Could you print each entry below verbatim while omitting the pictures?

### EXCERPTED DATA
++++++++

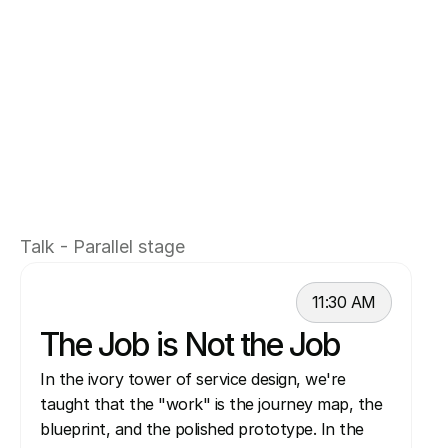
Aleksandra and Steve represent a "boots-on-
the-ground" partnership. They have moved 
beyond the "design thinking" evangelism of 
the past decade to focus on the grit of 
modern corporate service design: navigating 
power structures, leveraging Al to move 
faster, and proving that in a large company, 
the most important work often happens 
Talk - Parallel stage
outside the Figma canvas.
11:30 AM
The Job is Not the Job
In the ivory tower of service design, we're 
taught that the "work" is the journey map, the 
blueprint, and the polished prototype. In the 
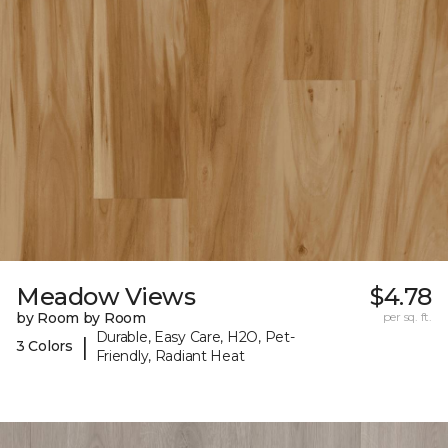
Meadow Views
$4.78
by Room by Room
per sq. ft.
Durable, Easy Care, H2O, Pet-
|
3 Colors
Friendly, Radiant Heat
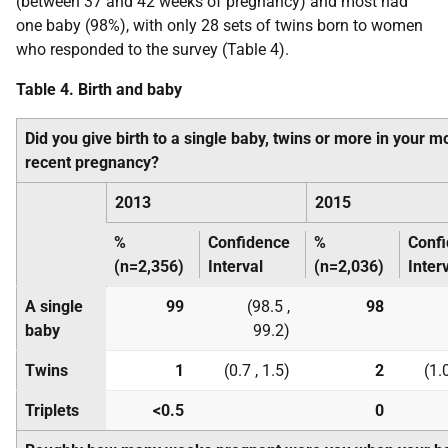
(between 37 and 42 weeks of pregnancy) and most had
one baby (98%), with only 28 sets of twins born to women
who responded to the survey (Table 4).
Table 4. Birth and baby
Did you give birth to a single baby, twins or more in your m
recent pregnancy?
2013
2015
%
Confidence
%
Conf
(n=2,356)
Interval
(n=2,036)
Inter
A single
99
(98.5 ,
98
baby
99.2)
Twins
1
(0.7 , 1.5)
2
(1.0
Triplets
<0.5
0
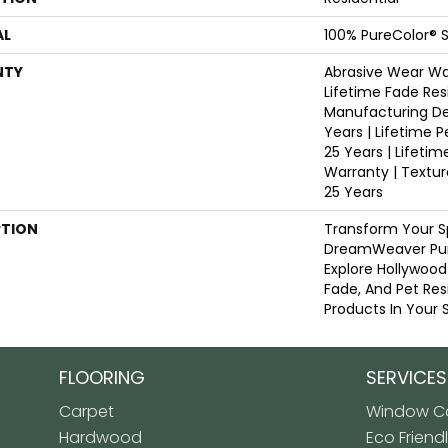
AL
100% PureColor® S
NTY
Abrasive Wear War
Lifetime Fade Res
Manufacturing De
Years | Lifetime P
25 Years | Lifetim
Warranty | Textu
25 Years
PTION
Transform Your S
DreamWeaver Pur
Explore Hollywood
Fade, And Pet Res
Products In Your 
FLOORING
SERVICES
Carpet
Window Co
Hardwood
Eco Friend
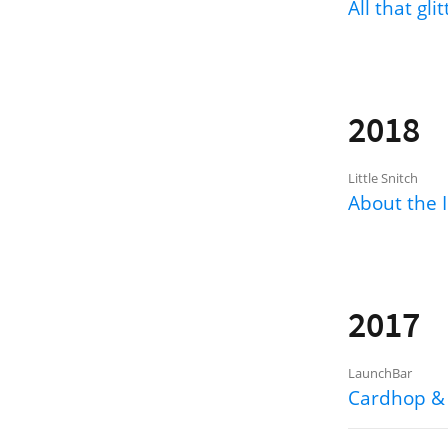
All that gli
2018
Little Snitch
About the I
2017
LaunchBar
Cardhop &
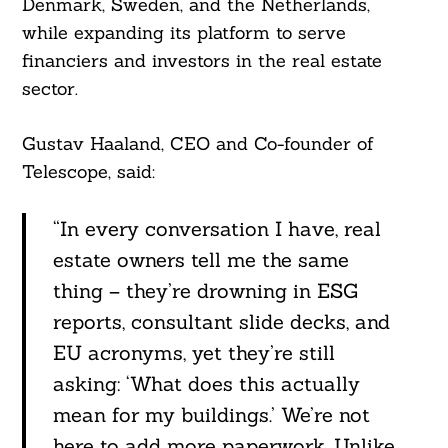
Denmark, Sweden, and the Netherlands,
while expanding its platform to serve
financiers and investors in the real estate
sector.
Gustav Haaland, CEO and Co-founder of
Telescope, said:
“In every conversation I have, real
estate owners tell me the same
thing – they’re drowning in ESG
reports, consultant slide decks, and
EU acronyms, yet they’re still
asking: ‘What does this actually
mean for my buildings.’ We’re not
here to add more paperwork. Unlike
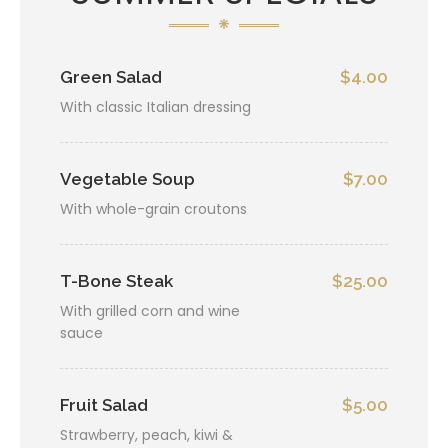
Green Salad
$4.00
With classic Italian dressing
Vegetable Soup
$7.00
With whole-grain croutons
T-Bone Steak
$25.00
With grilled corn and wine
sauce
Fruit Salad
$5.00
Strawberry, peach, kiwi &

++++++++

### RESPONSE BOX
Aleksandra and Steve represent a "boots-on-
the-ground" partnership. They have moved 
beyond the "design thinking" evangelism of 
the past decade to focus on the grit of 
modern corporate service design: navigating 
power structures, leveraging Al to move 
faster, and proving that in a large company, 
the most important work often happens 
Talk - Parallel stage
outside the Figma canvas.
11:30 AM
The Job is Not the Job
In the ivory tower of service design, we're 
taught that the "work" is the journey map, the 
blueprint, and the polished prototype. In the 
Meadow Views
$4.78
by Room by Room
per sq. ft.
Durable, Easy Care, H2O, Pet-
|
3 Colors
Friendly, Radiant Heat
(between 37 and 42 weeks of pregnancy) and most had
one baby (98%), with only 28 sets of twins born to women
who responded to the survey (Table 4).
Table 4. Birth and baby
Did you give birth to a single baby, twins or more in your m
recent pregnancy?
2013
2015
%
Confidence
%
Conf
(n=2,356)
Interval
(n=2,036)
Inter
A single
99
(98.5 ,
98
baby
99.2)
Twins
1
(0.7 , 1.5)
2
(1.0
Triplets
<0.5
0
AL
100% PureColor® S
NTY
Abrasive Wear War
Lifetime Fade Res
Manufacturing De
Years | Lifetime P
25 Years | Lifetim
Warranty | Textu
25 Years
PTION
Transform Your S
DreamWeaver Pur
Explore Hollywood
Fade, And Pet Res
Products In Your 
FLOORING
SERVICES
Carpet
Window Co
Hardwood
Eco Friend
All that gli
2018
Little Snitch
About the I
2017
LaunchBar
Cardhop &
Denmark, Sweden, and the Netherlands,
while expanding its platform to serve
financiers and investors in the real estate
sector.
Gustav Haaland, CEO and Co-founder of
Telescope, said:
“In every conversation I have, real
estate owners tell me the same
thing – they’re drowning in ESG
reports, consultant slide decks, and
EU acronyms, yet they’re still
asking: ‘What does this actually
mean for my buildings.’ We’re not
here to add more paperwork. Unlike
Green Salad
$4.00
With classic Italian dressing
Vegetable Soup
$7.00
With whole-grain croutons
T-Bone Steak
$25.00
With grilled corn and wine
sauce
Fruit Salad
$5.00
Strawberry, peach, kiwi &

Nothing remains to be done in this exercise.